The Pound to Australian Dollar (GBP/AUD) exchange rate trended lower this morning, as the Australian Dollar benefitted from speculation that US President Donald Trump was in good health after news he had caught the coronavirus Covid19. The ‘Aussie’ was able to push the Pound down a little more easily, as news of Brexit talks being extended was not enough to boost market hopes for a deal.
Last Week: UK and US Politics Return to Market Focus
Last week saw the Pound attempt to advance on hopes that there could be a breakthrough in UK-EU Brexit talks. However, there was also speculation that talks were on the brink of collapsing, which kept the Pound’s gains limited and volatile.
Meanwhile, the Australian Dollar benefitted from some limited market return to risk-sentiment. It was limited however, as global markets were shocked by US political news.
At the end of the week, it was reported that US President Donald Trump had contracted Covid19. This threw the US Presidential Election into uncertainty, with only about a month until election day.
Investors were less willing to take risks on trade-correlated currencies like the Australian Dollar as a result.
Three Things to Watch For This Week
- Reserve Bank of Australia (RBA) Policy Decision
The Reserve Bank of Australia (RBA) will hold its October policy decision during tomorrow’s Asian session. If the bank is less dovish than expected, the Australian Dollar could see stronger demand.

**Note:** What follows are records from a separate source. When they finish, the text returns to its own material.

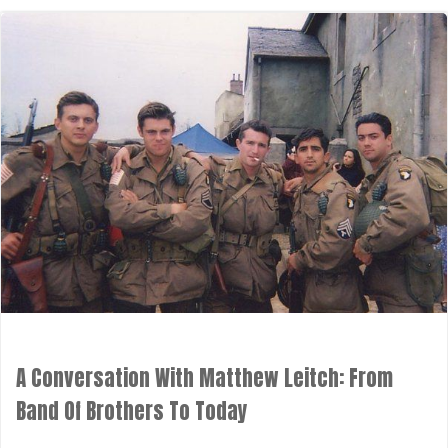
A Conversation With Matthew Leitch: From
Band Of Brothers To Today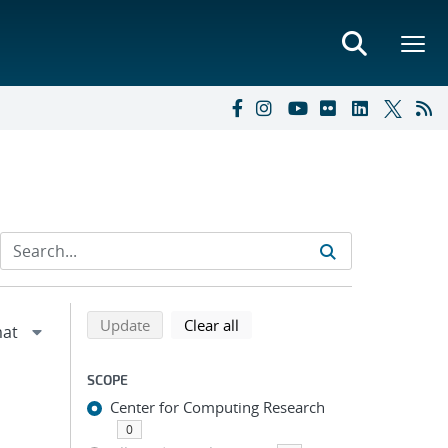
Refine search results
Back to top of search results
search using selected filters
search filters
Update
Clear all
SCOPE
Center for Computing Research
0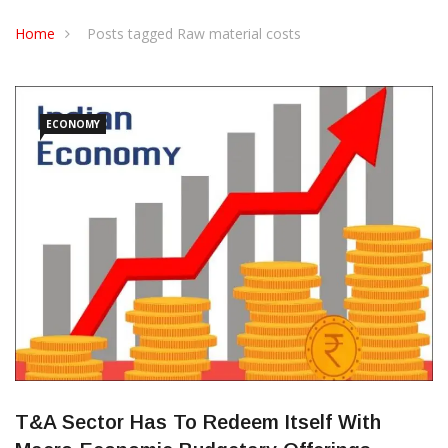
CONTACT US
Home
Posts tagged Raw material costs
ECONOMY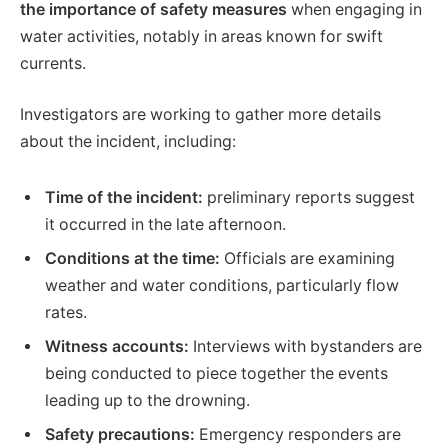
the importance of safety measures
when engaging in
water activities, notably in areas known for swift
currents.
Investigators are working to gather more details
about the incident, including:
Time of the incident:
preliminary reports suggest
it occurred in the late afternoon.
Conditions at the time:
Officials are examining
weather and water conditions, particularly flow
rates.
Witness accounts:
Interviews with bystanders are
being conducted to piece together the events
leading up to the drowning.
Safety precautions:
Emergency responders are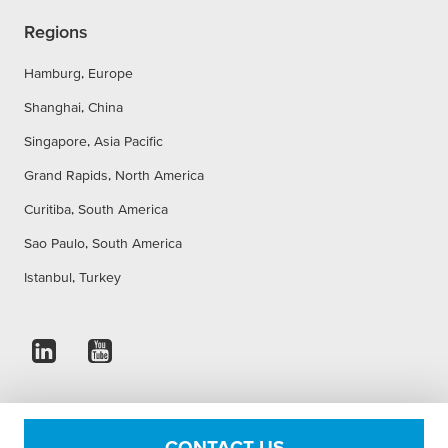
Regions
Hamburg, Europe
Shanghai, China
Singapore, Asia Pacific
Grand Rapids, North America
Curitiba, South America
Sao Paulo, South America
Istanbul, Turkey
Imprint
Privacy Statement
Accessibility Statement
CONTACT US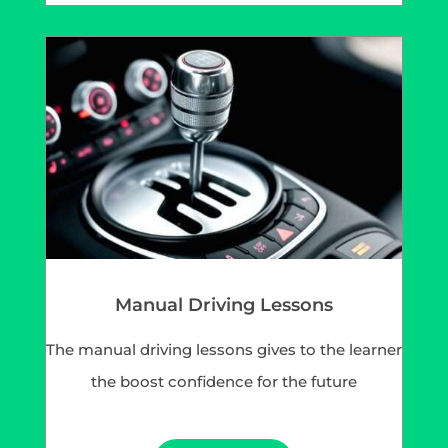
Manual Driving Lessons
The manual driving lessons gives to the learner
the boost confidence for the future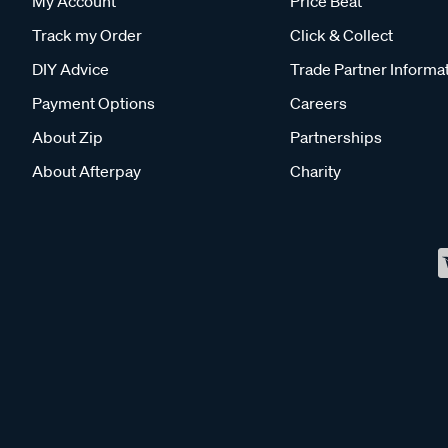
My Account
Price Beat
Track my Order
Click & Collect
DIY Advice
Trade Partner Informa
Payment Options
Careers
About Zip
Partnerships
About Afterpay
Charity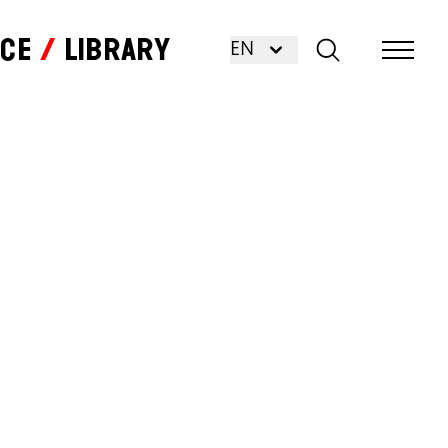
nce
Library
EN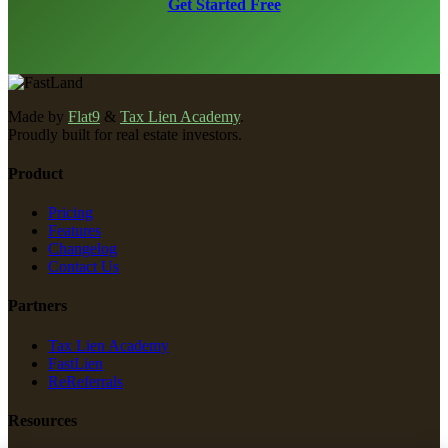
Get Started Free
Made by
Flat9
&
Tax Lien Academy
.
Proudly built for real estate investors.
Product
Pricing
Features
Changelog
Contact Us
Partners
Tax Lien Academy
FastLien
ReReferrals
Resources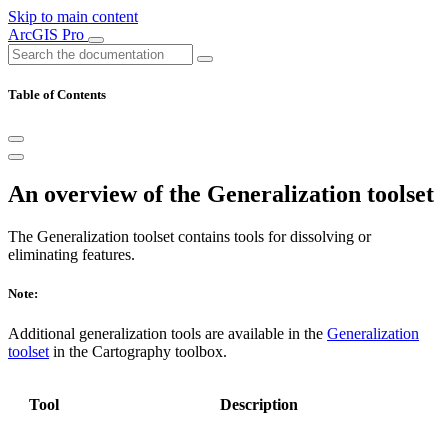
Skip to main content
ArcGIS Pro
Table of Contents
An overview of the Generalization toolset
The Generalization toolset contains tools for dissolving or
eliminating features.
Note:
Additional generalization tools are available in the
Generalization
toolset
in the Cartography toolbox.
Tool
Description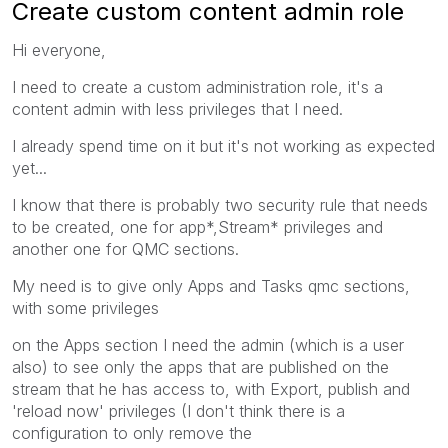
Create custom content admin role
Hi everyone,
I need to create a custom administration role, it's a
content admin with less privileges that I need.
I already spend time on it but it's not working as expected
yet...
I know that there is probably two security rule that needs
to be created, one for app*,Stream* privileges and
another one for QMC sections.
My need is to give only Apps and Tasks qmc sections,
with some privileges
on the Apps section I need the admin (which is a user
also) to see only the apps that are published on the
stream that he has access to, with Export, publish and
'reload now' privileges (I don't think there is a
configuration to only remove the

- Health of US President Donald Trump
It was only recently confirmed that US President Donald Trump had contracted the coronavirus Covid19. If his case appears to be a mild one, hopes for an uninterrupted election will rise and markets may be more willing to take risks again.
- UK Growth Rate Report
Britain’s latest growth rate stats are due on Friday. Unless there are Brexit surprises, these are most likely to influence the Pound this week.
With Brexit talks extended, the Pound may be less likely to dominate movement this week. The Australian Dollar will be influenced by Reserve Bank of Australia (RBA) and coronavirus news.